### Task description
Every line of the data below is to be duplicated exactly, pictures excepted.

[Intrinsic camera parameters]

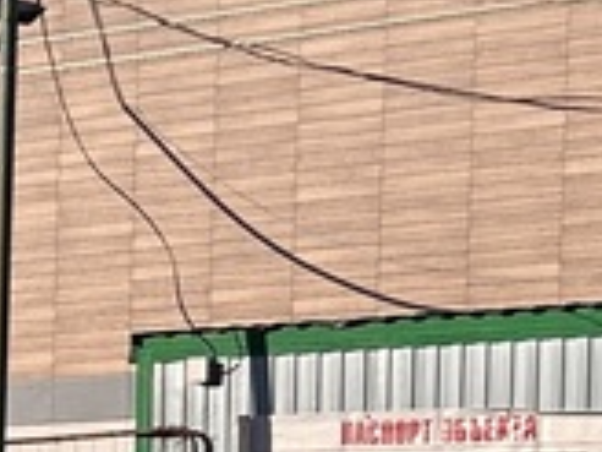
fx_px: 3304
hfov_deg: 9.9
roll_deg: -2.0
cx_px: -470
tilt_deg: -8.7
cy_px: 875
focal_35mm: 190
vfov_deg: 7.5
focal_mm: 5.7
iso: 50
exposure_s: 1/4444
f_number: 1.5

### Reply
fx_px: 3304
hfov_deg: 9.9
roll_deg: -2.0
cx_px: -470
tilt_deg: -8.7
cy_px: 875
focal_35mm: 190
vfov_deg: 7.5
focal_mm: 5.7
iso: 50
exposure_s: 1/4444
f_number: 1.5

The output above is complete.